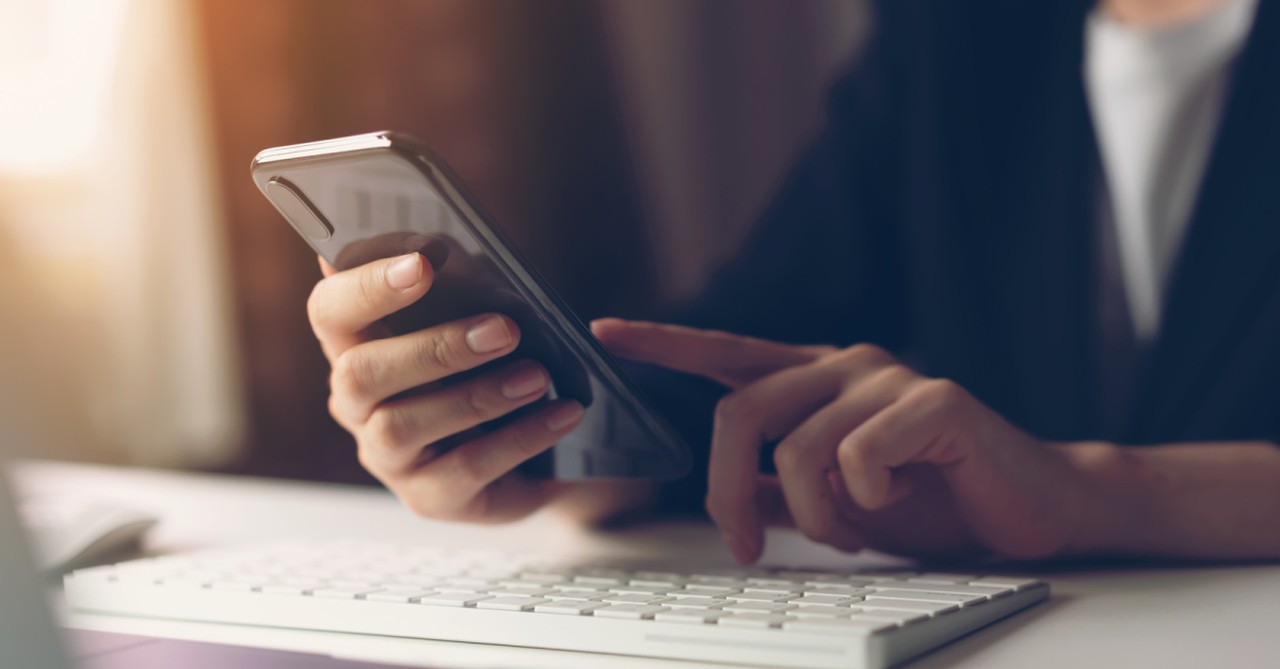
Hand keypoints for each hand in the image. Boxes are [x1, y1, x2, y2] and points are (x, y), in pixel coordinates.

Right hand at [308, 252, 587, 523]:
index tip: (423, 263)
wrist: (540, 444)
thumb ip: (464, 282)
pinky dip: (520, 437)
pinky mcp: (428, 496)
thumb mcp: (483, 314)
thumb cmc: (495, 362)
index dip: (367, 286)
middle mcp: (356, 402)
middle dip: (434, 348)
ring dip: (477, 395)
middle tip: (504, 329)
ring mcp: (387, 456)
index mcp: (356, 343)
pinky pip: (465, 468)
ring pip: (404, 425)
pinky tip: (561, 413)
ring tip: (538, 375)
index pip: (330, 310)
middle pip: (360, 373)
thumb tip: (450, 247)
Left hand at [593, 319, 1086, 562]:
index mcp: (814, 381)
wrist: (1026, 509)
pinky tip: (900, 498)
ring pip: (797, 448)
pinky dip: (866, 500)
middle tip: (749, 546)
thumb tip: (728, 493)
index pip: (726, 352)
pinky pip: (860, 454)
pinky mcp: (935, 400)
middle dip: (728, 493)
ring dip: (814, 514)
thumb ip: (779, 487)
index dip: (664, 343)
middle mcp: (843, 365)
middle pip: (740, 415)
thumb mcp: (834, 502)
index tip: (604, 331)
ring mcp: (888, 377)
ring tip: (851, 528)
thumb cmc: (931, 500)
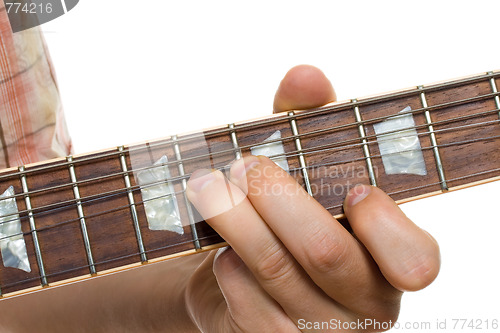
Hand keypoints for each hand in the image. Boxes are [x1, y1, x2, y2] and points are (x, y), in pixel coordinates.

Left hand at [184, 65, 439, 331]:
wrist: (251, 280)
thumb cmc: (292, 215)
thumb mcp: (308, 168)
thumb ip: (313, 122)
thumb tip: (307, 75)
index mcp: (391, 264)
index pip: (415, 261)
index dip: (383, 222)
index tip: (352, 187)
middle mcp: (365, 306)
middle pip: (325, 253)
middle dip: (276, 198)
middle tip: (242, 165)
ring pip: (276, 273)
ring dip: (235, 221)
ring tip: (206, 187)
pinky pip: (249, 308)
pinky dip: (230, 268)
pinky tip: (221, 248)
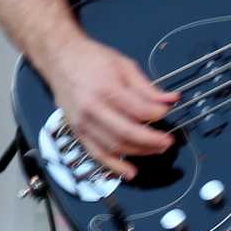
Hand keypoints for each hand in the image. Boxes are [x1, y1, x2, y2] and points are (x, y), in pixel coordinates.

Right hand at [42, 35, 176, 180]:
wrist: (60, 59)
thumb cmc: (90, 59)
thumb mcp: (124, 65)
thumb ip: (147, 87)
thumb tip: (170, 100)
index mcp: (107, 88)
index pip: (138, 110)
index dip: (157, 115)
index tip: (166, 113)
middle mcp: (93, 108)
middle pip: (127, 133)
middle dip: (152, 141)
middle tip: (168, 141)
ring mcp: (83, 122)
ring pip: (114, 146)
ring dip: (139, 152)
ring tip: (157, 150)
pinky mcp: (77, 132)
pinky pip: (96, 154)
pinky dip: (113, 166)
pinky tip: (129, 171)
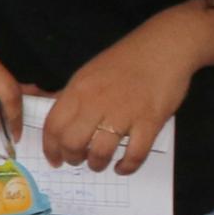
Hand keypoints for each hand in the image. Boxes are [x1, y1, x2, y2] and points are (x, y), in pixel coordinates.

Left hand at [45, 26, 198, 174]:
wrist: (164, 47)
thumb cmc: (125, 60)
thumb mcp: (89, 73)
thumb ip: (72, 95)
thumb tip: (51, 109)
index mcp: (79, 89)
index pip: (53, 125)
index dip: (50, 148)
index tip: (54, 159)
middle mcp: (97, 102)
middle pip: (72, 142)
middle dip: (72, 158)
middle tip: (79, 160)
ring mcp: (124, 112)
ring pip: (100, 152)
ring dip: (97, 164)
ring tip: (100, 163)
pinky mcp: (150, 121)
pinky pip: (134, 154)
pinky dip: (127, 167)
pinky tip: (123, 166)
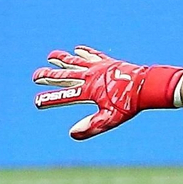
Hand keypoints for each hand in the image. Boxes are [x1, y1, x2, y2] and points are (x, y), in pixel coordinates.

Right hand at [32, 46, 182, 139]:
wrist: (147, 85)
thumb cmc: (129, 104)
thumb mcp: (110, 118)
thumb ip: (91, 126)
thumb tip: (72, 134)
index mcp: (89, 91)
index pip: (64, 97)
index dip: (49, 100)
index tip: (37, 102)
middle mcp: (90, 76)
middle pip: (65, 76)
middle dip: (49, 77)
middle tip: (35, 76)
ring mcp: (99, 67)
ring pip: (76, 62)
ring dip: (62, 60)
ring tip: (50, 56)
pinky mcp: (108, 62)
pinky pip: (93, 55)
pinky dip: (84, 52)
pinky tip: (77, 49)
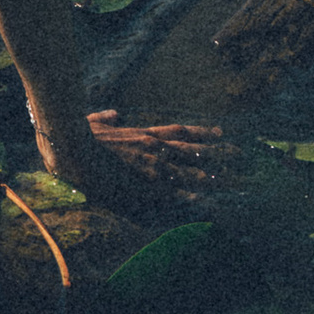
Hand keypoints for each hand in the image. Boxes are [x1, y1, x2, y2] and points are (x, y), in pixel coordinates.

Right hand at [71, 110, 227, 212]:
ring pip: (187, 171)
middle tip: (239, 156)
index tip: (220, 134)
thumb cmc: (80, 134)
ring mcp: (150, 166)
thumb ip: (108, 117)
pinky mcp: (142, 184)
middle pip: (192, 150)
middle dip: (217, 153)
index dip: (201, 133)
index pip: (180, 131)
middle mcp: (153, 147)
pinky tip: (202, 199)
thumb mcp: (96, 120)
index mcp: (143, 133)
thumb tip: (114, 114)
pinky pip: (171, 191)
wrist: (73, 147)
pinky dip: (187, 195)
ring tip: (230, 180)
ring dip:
···
_TASK OBJECTIVE:_ From the first line to the last, repeat the records exactly. Leave out the pictures.

_RESULT:_
Hand keypoints for each hand in the image. Boxes are [x1, y1, x2, y2] and points are (x, y), in pixel coordinates.

Right hand at [308, 252, 587, 523]:
index tip: (423, 263)
wrist: (540, 444)
thumb ip: (464, 282)
pinky dip: (520, 437)
pinky mcp: (428, 496)
thumb mcp: (483, 314)
thumb cmc: (495, 362)
index dip: (367, 286)
middle mcp: (356, 402)
middle dip: (434, 348)
ring dip: (477, 395)
middle tip: (504, 329)
ring mcp: (387, 456)
index mcp: (356, 343)
pinky pip: (465, 468)
ring pip: (404, 425)
pinky tip: (561, 413)
ring tip: (538, 375)
index pip: (330, 310)
middle pip: (360, 373)
thumb tip: (450, 247)
Left hand at [593, 319, 1086, 562]:
index mcp: (814, 381)
wrist: (1026, 509)
pinky tip: (900, 498)
ring pip: (797, 448)
pinky dip: (866, 500)
middle tip: (749, 546)
thumb tip: (728, 493)
index pip: (726, 352)
pinky pip: (860, 454)
pinky mcp: (935, 400)
middle dip: (728, 493)
ring dip: (814, 514)
thumb ip: (779, 487)
index dip: (664, 343)
middle mcp: (843, 365)
middle pip: (740, 415)
thumb mcp: (834, 502)
index tip: (604, 331)
ring mcp: (888, 377)
ring tip: (851, 528)
thumb cmc: (931, 500)
Hand keypoints for each hand in the image. Boxes are [x1, y1, x2, y2] and points are (x, y), in pixel coordinates.

Left hand at [184, 65, 439, 331]:
wrist: (251, 280)
thumb cmc: (292, 215)
thumb mcp: (308, 168)
thumb ip: (313, 122)
thumb tip: (307, 75)
index mcp: (391, 264)
index pip: (415, 261)
index dip: (383, 222)
index tip: (352, 187)
middle mcp: (365, 306)
middle pip: (325, 253)
middle dip: (276, 198)
middle tip: (242, 165)
ring pip: (276, 273)
ring dip: (235, 221)
ring tip: (206, 187)
pinky pip: (249, 308)
pinky dip: (230, 268)
pinky tip: (221, 248)
Hand keypoints for each hand in the image. Boxes are [x1, y1, x2, y2] and points are (x, y), in pixel coordinates.

Right hand at [42, 35, 176, 180]:
wrist: (60, 59)
thumb cmc: (90, 59)
thumb mcp: (124, 65)
thumb ip: (147, 87)
thumb tip: (170, 100)
index mcp: (107, 88)
index pip: (138, 110)
index dip: (157, 115)
index tip: (166, 113)
middle mcp: (93, 108)
middle pip: (127, 133)
middle dip: (152, 141)
middle tip: (168, 141)
ring mcp: (83, 122)
ring pip: (114, 146)
ring dip: (139, 152)
ring tip: (157, 150)
pinky mcp: (77, 132)
pinky pip: (96, 154)
pinky dip: (113, 166)
pinky tip: (129, 171)
Hand keypoints for each hand in the image. Boxes are [x1, y1, x2, y2] and points are (x, y), in pixel coordinates.

Left hand at [45, 26, 198, 174]:
wrist: (164, 47)
thumb cmc: (125, 60)
thumb mcp: (89, 73)
thumb ip: (72, 95)
thumb tip: (51, 109)
index mcp: (79, 89)
index pip: (53, 125)
index dip: (50, 148)
index tip: (54, 159)
middle mcp: (97, 102)
middle pip: (72, 142)
middle dip: (72, 158)
middle tip: (79, 160)
ring mcp: (124, 112)
ring pip: (100, 152)
ring dip: (97, 164)
ring tip: (100, 163)
pinky mcp: (150, 121)
pinky pip: (134, 154)
pinky dip: (127, 167)
pinky tip: (123, 166)
Hand keypoints for each hand in the image. Boxes are [x1, y1, x2, y2] and points are (x, y), in pixel coordinates.

Right hand at [32, 46, 182, 139]:
wrist: (147, 85)
thumb cmc: (129, 104)
thumb mcp: (110, 118)
thumb ip: (91, 126)
thumb tip: (72, 134)
index mcp: (89, 91)
index pip: (64, 97)
index dip: (49, 100)
index tip: (37, 102)
middle mcp: (90, 76)
middle pip: (65, 76)
middle dip: (49, 77)
middle tip: (35, 76)
ring mcp: (99, 67)
ring pip: (76, 62)
ring dip: (62, 60)
ring tip: (50, 56)
pinky mcp: (108, 62)
pinky pip: (93, 55)
pinky dip: (84, 52)
pinky tip: (77, 49)
Hand keypoints for each hand in the image. Boxes are [x1, y1, x2, y2] and points are (x, y), in pixel coordinates.

Right hand at [71, 110, 227, 212]:
ring pip: (187, 171)
middle tip: (239, 156)
index tip: (220, 134)
thumb cmc: (80, 134)
ring mcp: (150, 166)
thumb ip: (108, 117)
pinky mcp: (142, 184)
middle pip: (192, 150)
middle dip: (217, 153)
index dip: (201, 133)
index pip: (180, 131)
middle mcp: (153, 147)
pinky tip: (202, 199)
thumb mcp: (96, 120)
index mcp: (143, 133)
thumb tip: (114, 114)
pinky pip: (171, 191)
wrist: (73, 147)
pinky dip: (187, 195)
ring tip: (230, 180)
ring dip:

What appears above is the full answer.